Terry Devitt, University Communications
The first U.S. population prevalence study of mutations in the gene that causes fragile X syndrome, the most common inherited form of intellectual disability, suggests the mutation in the gene — and its associated health risks — may be more common than previously believed.
Writing this month (June 2012) in the American Journal of Medical Genetics, a team of Wisconsin researchers reports that the cascade of genetic amino acid repeats, which accumulate over generations and culminate in the mutation of a single gene causing fragile X, is occurring with more frequency among Americans than previously believed. The study also shows that as the genetic basis for the condition is passed from generation to generation and amplified, risks to neurological and reproductive health emerge in many carriers.
“The premutation of this condition is much more prevalent than we previously thought and there are some clinical risks associated with that,” explains Marsha Mailick Seltzer, director of the University of Wisconsin-Madison Waisman Center, who led the new study.
Fragile X is caused by the unexplained runaway expansion of a set of amino acid repeats in a single X chromosome gene known as FMR1. When fully mutated, the gene fails to express and produce a protein that’s required for healthy brain development. The syndrome, which is more common in boys, results in a spectrum of intellectual disability.
However, before the gene fully mutates, carriers of the faulty gene exhibit a smaller number of elevated repeats, which expand as the gene is passed from generation to generation. Normal FMR1 genes exhibit anywhere from five to 40 repeats. Carriers with a premutation may have anywhere from 55 to 200. Those with between 45 and 54 repeats are characterized as falling into a “gray zone.” Carriers of gray zone expansions often pass the mutation on to their children who themselves are at greater risk of having the premutation, and in subsequent generations the risk of a full mutation causing fragile X syndrome is high.

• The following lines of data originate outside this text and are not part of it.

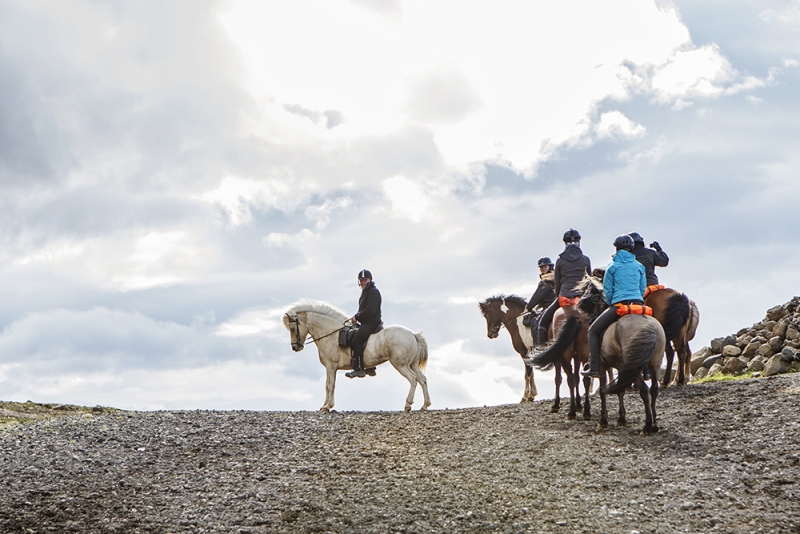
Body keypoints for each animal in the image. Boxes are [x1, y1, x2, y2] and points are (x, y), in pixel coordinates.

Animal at [282, 302, 432, 414]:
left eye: (292, 328)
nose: (295, 347)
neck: (331, 334)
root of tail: (413, 335)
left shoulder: (331, 367)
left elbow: (329, 385)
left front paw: (327, 407)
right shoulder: (332, 368)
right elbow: (329, 385)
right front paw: (325, 406)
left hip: (401, 364)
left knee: (413, 379)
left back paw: (408, 405)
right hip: (412, 364)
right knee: (422, 379)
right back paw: (425, 405)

The goal of the new study was to calculate the prevalence in a U.S. population of the premutation and the gray zone. The research was based on data from the Wisconsin Longitudinal Study (WLS), also known as the “Happy Days study,” which for more than 50 years has tracked the careers, family life, health and education of more than 10,000 graduates of Wisconsin’s high school class of 1957.
Using genetic samples from 6,747 WLS participants, the team led by Seltzer, an expert on developmental disability and family life, found that 1 in 151 females and 1 in 468 males carry the fragile X premutation while 1 in 35 females and 1 of every 42 males fall into the gray zone.
“The prevalence is high, the second highest reported in the world literature,” says Seltzer, noting that the incidence of fragile X varies by population and is higher in some places such as Israel, and lower in others like Asia.
The expansion of the FMR1 gene is known to vary across ethnic groups. The sample in the WLS study is primarily white and of northern European descent.
People with the premutation are more likely to have a child with disability; to have neurological symptoms such as numbness, dizziness and faintness; and, for women, to experience early menopause. Although these symptoms have been recognized previously in clinical studies, the WLS data represent an unbiased sample and supports those observations.
“This study confirms that there are health risks associated with the premutation,” says Seltzer. “People with the premutation have a higher probability of neurological and reproductive problems. There is a significant public health burden.”
The new Wisconsin study was supported by the U.S. Centers for Disease Control. Co-authors include Mei Wang Baker of the Wisconsin State Laboratory of Hygiene; Jinkuk Hong, Matthew Maenner and Jan Greenberg, all of UW-Madison’s Waisman Center; and Daniel Mandel of the Centers for Disease Control.